Hey friends, Mike Clawson here. I’m sure most of you know by now about the massive and devastating earthquake that struck the impoverished nation of Haiti yesterday evening. I was at the gym yesterday and saw it on CNN minutes after it happened, and my stomach just dropped. Some of you may remember that I have personal connections in Haiti, and have gone there in the past to help build a school and serve the people of a small village called Marfranc, about 100 miles west of the epicenter of the quake. While I’m sure we are all heartbroken by the tragedies going on in Haiti right now, it becomes even more “real” to me since I can put faces and names to the people affected by it. In the village where my friends live and work many homes have been destroyed – no word yet on local deaths and injuries there in Marfranc, though the people I know in particular are okay. Haitian officials estimate the total number of casualties will be in the hundreds of thousands (not unbelievable, considering that most of the capital city of Port-au-Prince just literally collapsed.)
I know that dozens of aid organizations, both religious and non-religious, governments and NGOs, have already sprung into action, and I have no doubt that the atheist community will be right there with and alongside all of these too. On behalf of my friends and the beautiful and desperate people of Haiti I urge you to join in and offer help as well in any way that you can, and through whichever organization you most prefer. (CNN has a good list of charitable options.) Personally I will be giving to the organization of which I have been a part that serves there in Marfranc, New Life for Haiti.
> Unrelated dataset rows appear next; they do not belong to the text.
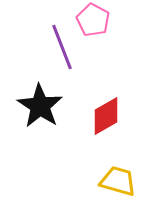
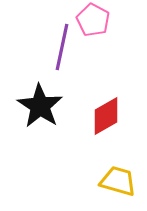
purple line: rotated 33 degrees clockwise
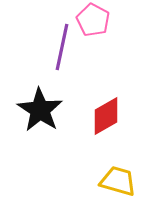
black star: moved 4 px down
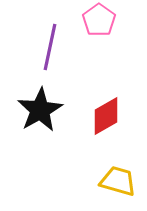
pink pentagon: moved 6 px right; rotated 8 degrees clockwise
purple line: moved 12 px left
black star: rotated 9 degrees clockwise
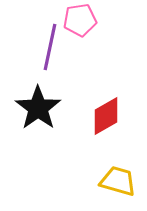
pink pentagon: moved 19 px left; rotated 28 degrees clockwise
black star: moved 2 px left, 2 px up; rotated 6 degrees counterclockwise
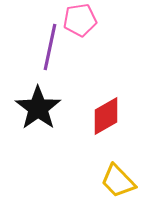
yellow trapezoid: rotated 150 degrees counterclockwise
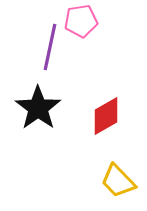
pink pentagon: moved 1 px right, 1 px down
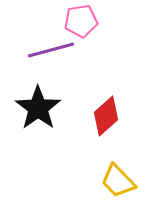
purple line: moved 1 px right, 3 px down; rotated 63 degrees clockwise
red diamond: rotated 12 degrees counterclockwise
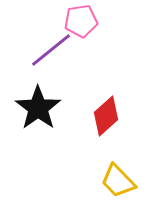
purple line: rotated 24 degrees counterclockwise
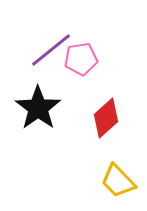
pink pentagon: moved 38 px down
red diamond: moved 2 px down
Though it is a religiously-based group, the focus of their work is not proselytism. Instead NLFH focuses on building schools and clinics, educational sponsorships for children, and agricultural development. While I honestly don’t care which organization you send your support through (just do something!), I will say that one of the huge advantages of New Life for Haiti is that it is entirely volunteer run, so 98% of all funds will go directly to aid and development in Marfranc and the surrounding river valley, no organizational overhead or governmental middle-men to worry about. The plan right now, according to my friend Fran Leeman who heads the NLFH, is to put all donations into helping the people of Marfranc rebuild their homes. As Fran put it:
Our organization, New Life for Haiti, is accepting donations to buy cement to help rebuild homes in Haiti. I can guarantee you that despite all the various aid from governments that will flow into Haiti in the weeks ahead, homes will not be rebuilt. The immediate aid will be medical, clearing rubble from roads, and getting Port au Prince’s already crumbling infrastructure (roads, electric, water) operable. All these are necessary, but for our part as a small organization, we are are going to look beyond the next few weeks to rebuilding homes in the area where we work. You can donate to buy cement that will rebuild a home at http://newlifeforhaiti.org. If you are part of a church or other community, please ask them to take a special offering for Haiti relief. There are many good organizations those funds can be given to. If you would like to send it our way, we will use 100 percent of it well.
At any rate, once again, I don’t care which organization you send support through – just choose the one that best fits your own ideals and personal concerns – but please, please, do something. The extreme poverty Haitians lived in every day was already unimaginable, even before the quake. I can’t even get my head around what they must be going through now. And this isn’t just some place on the other side of the world (as if that should matter). Haiti is less than an hour and a half flight from Miami. They’re right next door.